ACTION ITEM: Recast the lines of the rows below as a Markdown table with two columns, Number and Text, giving each line a number and skipping blank lines. Leave the pictures out.
───── EXERCISE DATA
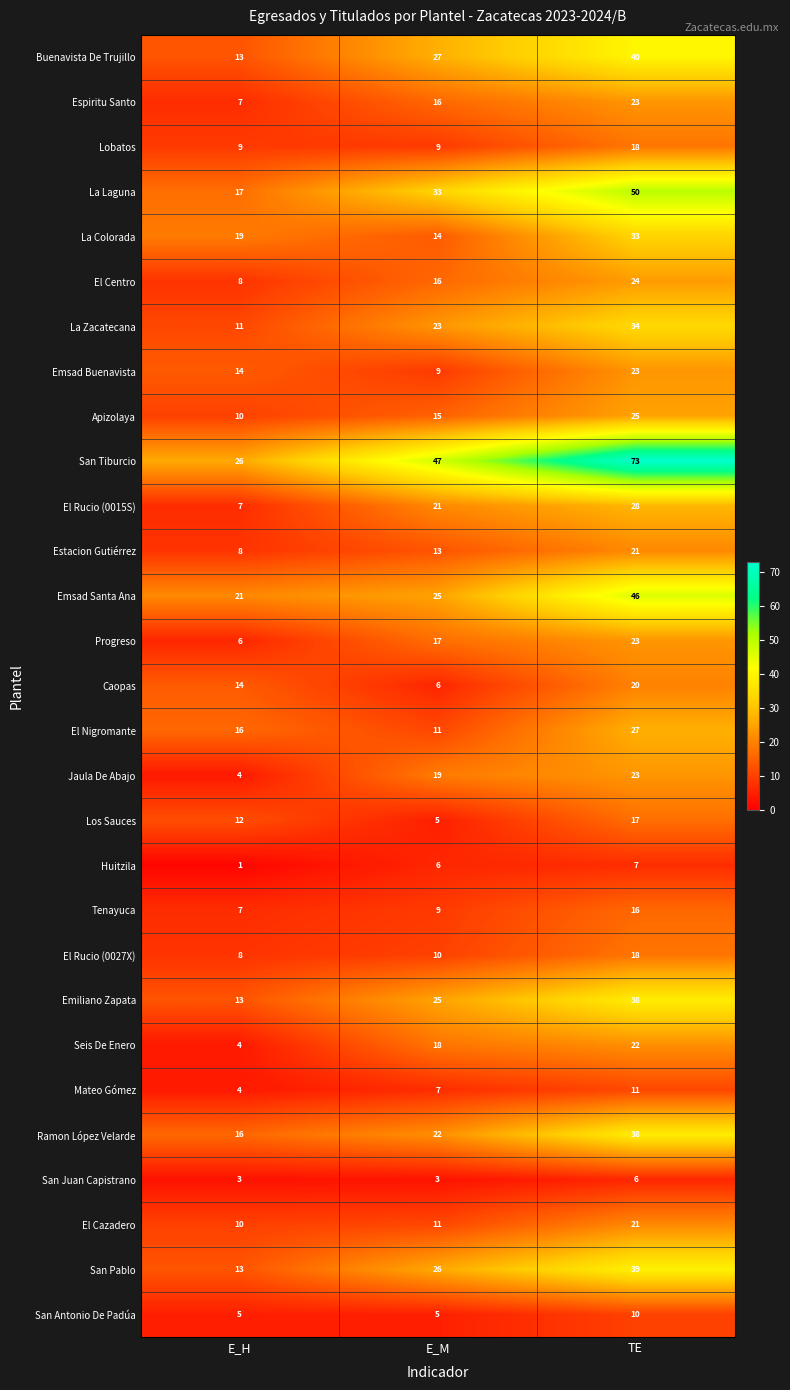

True or false: Tenayuca has a value of 4 at E_M.

False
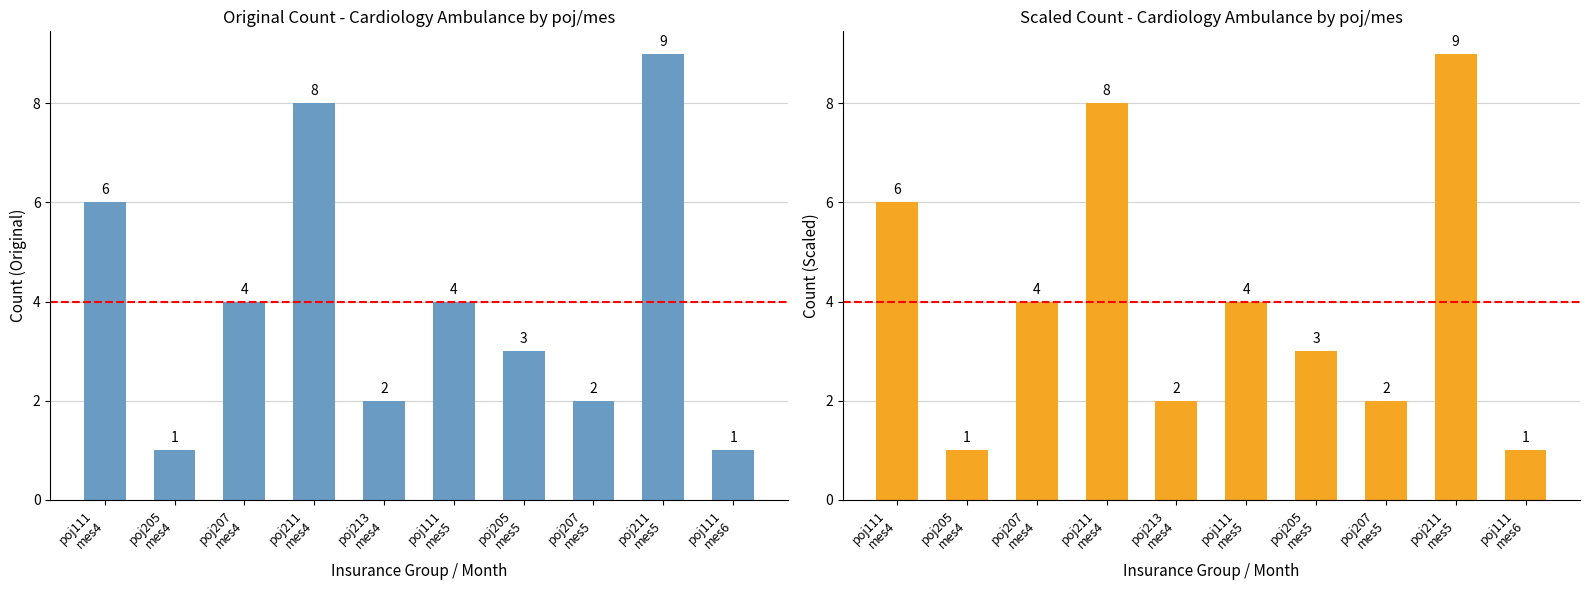

Reading right to left, what are all the values shown in this chart?

poj111
mes6=1	poj211
mes5=9	poj207
mes5=2	poj205
mes5=3	poj111
mes5=4	poj213
mes4=2	poj211
mes4=8	poj207
mes4=4	poj205
mes4=1	poj111
mes4=6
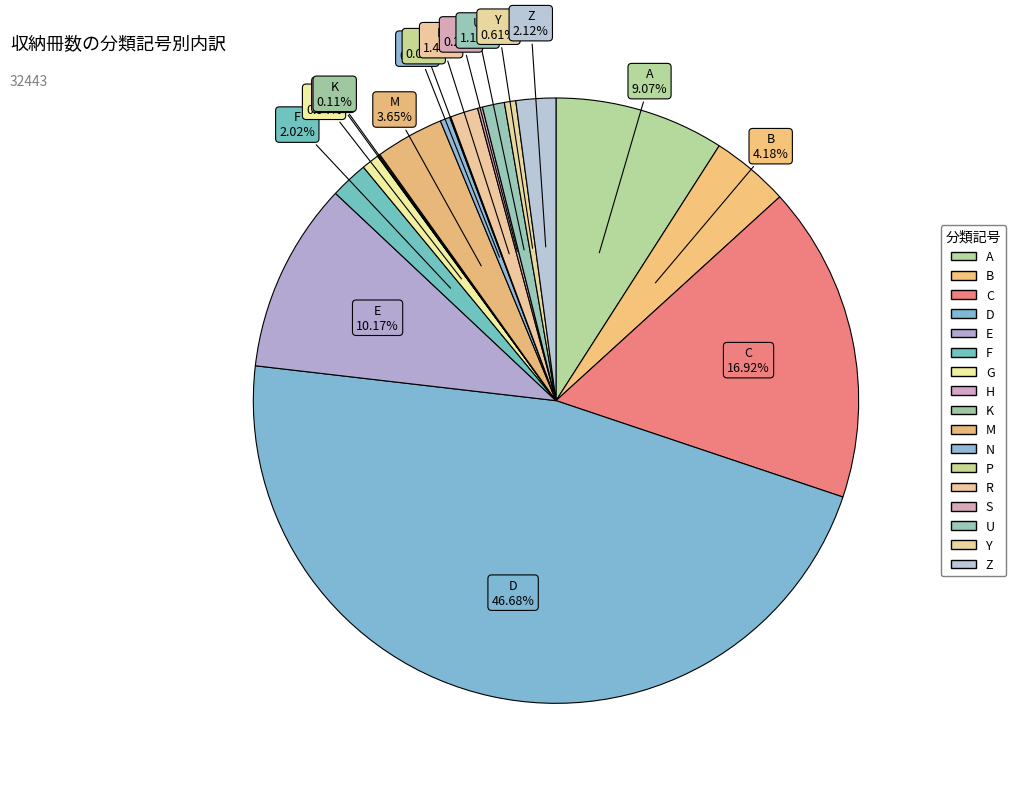

To the nearest percent, what is the combined percentage of P and B?

4%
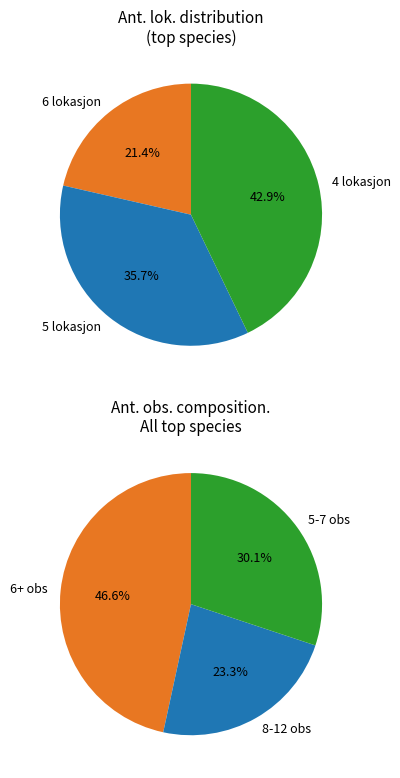

Does any single category account for the majority?

No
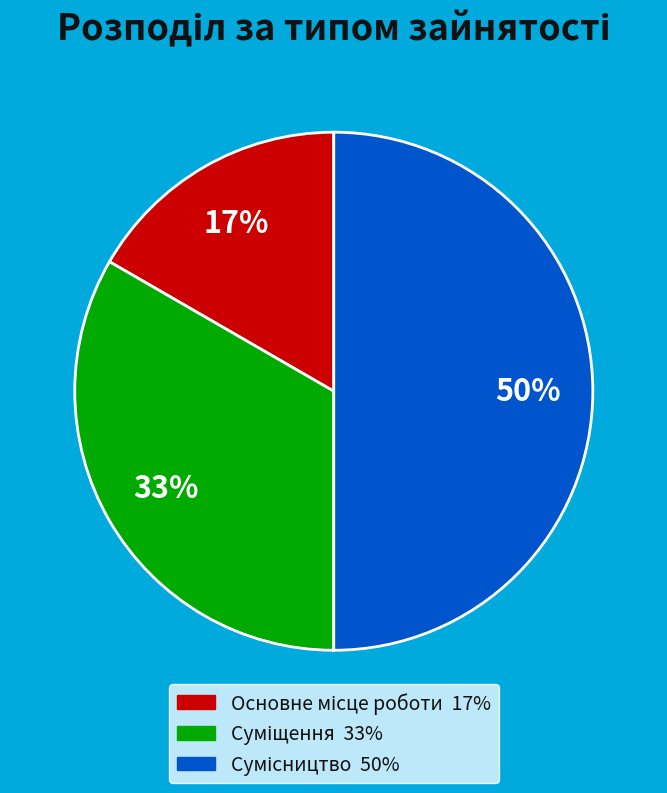

To the nearest percent, what is the difference between the largest and smallest slice percentages?

33%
──────────
SOLVED PROBLEM:
| Number | Text |
|---|---|
| 1 | True or false: Tenayuca has a value of 4 at E_M. |
| 2 | False |
| 3 | Reading right to left, what are all the values shown in this chart? |
| 4 | poj111 |
| 5 | mes6=1	poj211 |
| 6 | mes5=9	poj207 |
| 7 | mes5=2	poj205 |
| 8 | mes5=3	poj111 |
| 9 | mes5=4	poj213 |
| 10 | mes4=2	poj211 |
| 11 | mes4=8	poj207 |
| 12 | mes4=4	poj205 |
| 13 | mes4=1	poj111 |
| 14 | mes4=6 |
| 15 | To the nearest percent, what is the combined percentage of P and B? |
| 16 | 4% |
| 17 | Does any single category account for the majority? |
| 18 | No |
| 19 | To the nearest percent, what is the difference between the largest and smallest slice percentages? |
| 20 | 33% |